### DATA PROVIDED
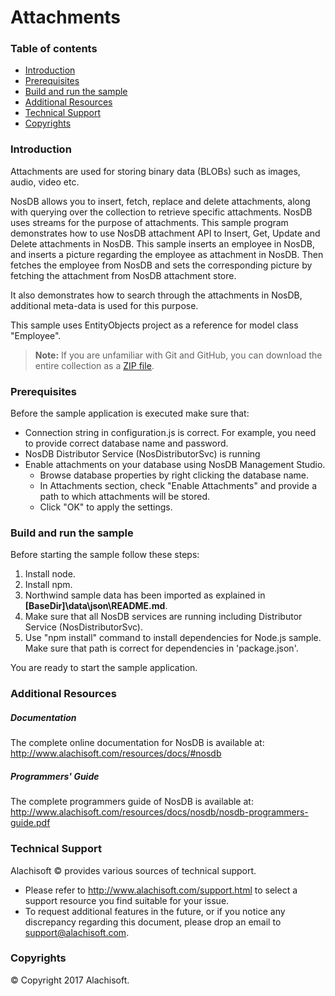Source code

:﻿# Attachments

### Table of contents

* [Introduction](#introduction)
* [Prerequisites](#prerequisites)
* [Build and run the sample](#build-and-run-the-sample)
* [Additional Resources](#additional-resources)
* [Technical Support](#technical-support)
* [Copyrights](#copyrights)

### Introduction

Attachments are used for storing binary data (BLOBs) such as images, audio, video etc.

NosDB allows you to insert, fetch, replace and delete attachments, along with querying over the collection to retrieve specific attachments. NosDB uses streams for the purpose of attachments.
This sample program demonstrates how to use NosDB attachment API to Insert, Get, Update and Delete attachments in NosDB. This sample inserts an employee in NosDB, and inserts a picture regarding the employee as attachment in NosDB. Then fetches the employee from NosDB and sets the corresponding picture by fetching the attachment from NosDB attachment store.

It also demonstrates how to search through the attachments in NosDB, additional meta-data is used for this purpose.

This sample uses EntityObjects project as a reference for model class "Employee".

> **Note:** If you are unfamiliar with Git and GitHub, you can download the entire collection as a 
> [ZIP file](https://github.com/Alachisoft/NosDB-Samples/archive/master.zip).

### Prerequisites
Before the sample application is executed make sure that:

- Connection string in configuration.js is correct. For example, you need to provide correct database name and password.
- NosDB Distributor Service (NosDistributorSvc) is running
- Enable attachments on your database using NosDB Management Studio.
	- Browse database properties by right clicking the database name.
	- In Attachments section, check "Enable Attachments" and provide a path to which attachments will be stored.
	- Click "OK" to apply the settings.

### Build and run the sample

Before starting the sample follow these steps:
1.	Install node.
2.  Install npm.
3. 	Northwind sample data has been imported as explained in **[BaseDir]\data\json\README&#46;md**.
4.  Make sure that all NosDB services are running including Distributor Service (NosDistributorSvc). 
5.  Use "npm install" command to install dependencies for Node.js sample. Make sure that path is correct for dependencies in 'package.json'.
	
You are ready to start the sample application.

### Additional Resources

##### Documentation
The complete online documentation for NosDB is available at:
http://www.alachisoft.com/resources/docs/#nosdb

##### Programmers' Guide
The complete programmers guide of NosDB is available at:
http://www.alachisoft.com/resources/docs/nosdb/nosdb-programmers-guide.pdf

### Technical Support

Alachisoft © provides various sources of technical support. 

- Please refer to http://www.alachisoft.com/support.html to select a support resource you find suitable for your issue.
- To request additional features in the future, or if you notice any discrepancy regarding this document, please drop an email to [support@alachisoft.com](mailto:support@alachisoft.com).

### Copyrights

© Copyright 2017 Alachisoft. 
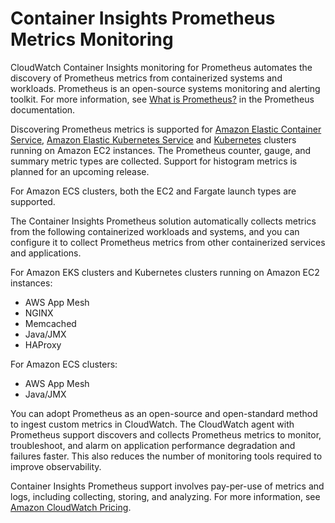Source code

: # Container Insights Prometheus Metrics Monitoring<a name="ContainerInsights-Prometheus"></a>

CloudWatch Container Insights monitoring for Prometheus automates the discovery of Prometheus metrics from containerized systems and workloads\. Prometheus is an open\-source systems monitoring and alerting toolkit\. For more information, see [ What is Prometheus?](https://prometheus.io/docs/introduction/overview/) in the Prometheus documentation\.

Discovering Prometheus metrics is supported for [Amazon Elastic Container Service](https://aws.amazon.com/ecs/), [Amazon Elastic Kubernetes Service](https://aws.amazon.com/eks/) and [Kubernetes](https://aws.amazon.com/kubernetes/) clusters running on Amazon EC2 instances\. The Prometheus counter, gauge, and summary metric types are collected\. Support for histogram metrics is planned for an upcoming release\.

For Amazon ECS clusters, both the EC2 and Fargate launch types are supported\. 

The Container Insights Prometheus solution automatically collects metrics from the following containerized workloads and systems, and you can configure it to collect Prometheus metrics from other containerized services and applications\.

For Amazon EKS clusters and Kubernetes clusters running on Amazon EC2 instances:
+ AWS App Mesh
+ NGINX
+ Memcached
+ Java/JMX
+ HAProxy

For Amazon ECS clusters:
+ AWS App Mesh
+ Java/JMX

You can adopt Prometheus as an open\-source and open\-standard method to ingest custom metrics in CloudWatch\. The CloudWatch agent with Prometheus support discovers and collects Prometheus metrics to monitor, troubleshoot, and alarm on application performance degradation and failures faster\. This also reduces the number of monitoring tools required to improve observability\.

Container Insights Prometheus support involves pay\-per\-use of metrics and logs, including collecting, storing, and analyzing\. For more information, see [Amazon CloudWatch Pricing](https://aws.amazon.com/cloudwatch/pricing/)\.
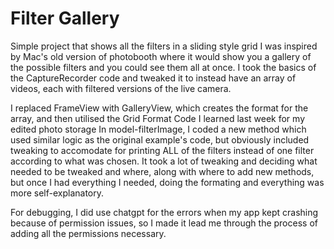 # Filter Gallery 
Simple project that shows all the filters in a sliding style grid 
I was inspired by Mac's old version of photobooth where it would show you a gallery of the possible filters and you could see them all at once. I took the basics of the CaptureRecorder code and tweaked it to instead have an array of videos, each with filtered versions of the live camera. 





I replaced FrameView with GalleryView, which creates the format for the array, and then utilised the Grid Format Code I learned last week for my edited photo storage
In model-filterImage, I coded a new method which used similar logic as the original example's code, but obviously included tweaking to accomodate for printing ALL of the filters instead of one filter according to what was chosen. 
It took a lot of tweaking and deciding what needed to be tweaked and where, along with where to add new methods, but once I had everything I needed, doing the formating and everything was more self-explanatory. 

For debugging, I did use chatgpt for the errors when my app kept crashing because of permission issues, so I made it lead me through the process of adding all the permissions necessary.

### WHAT YOU NEED TO DO
Scan the material above. Copy each line that holds the word "name".

### COMPLETED TASK
- Connection string in configuration.js is correct. For example, you need to provide correct database name and password.
	- Browse database properties by right clicking the database name.
: # Container Insights Prometheus Metrics Monitoring<a name="ContainerInsights-Prometheus"></a>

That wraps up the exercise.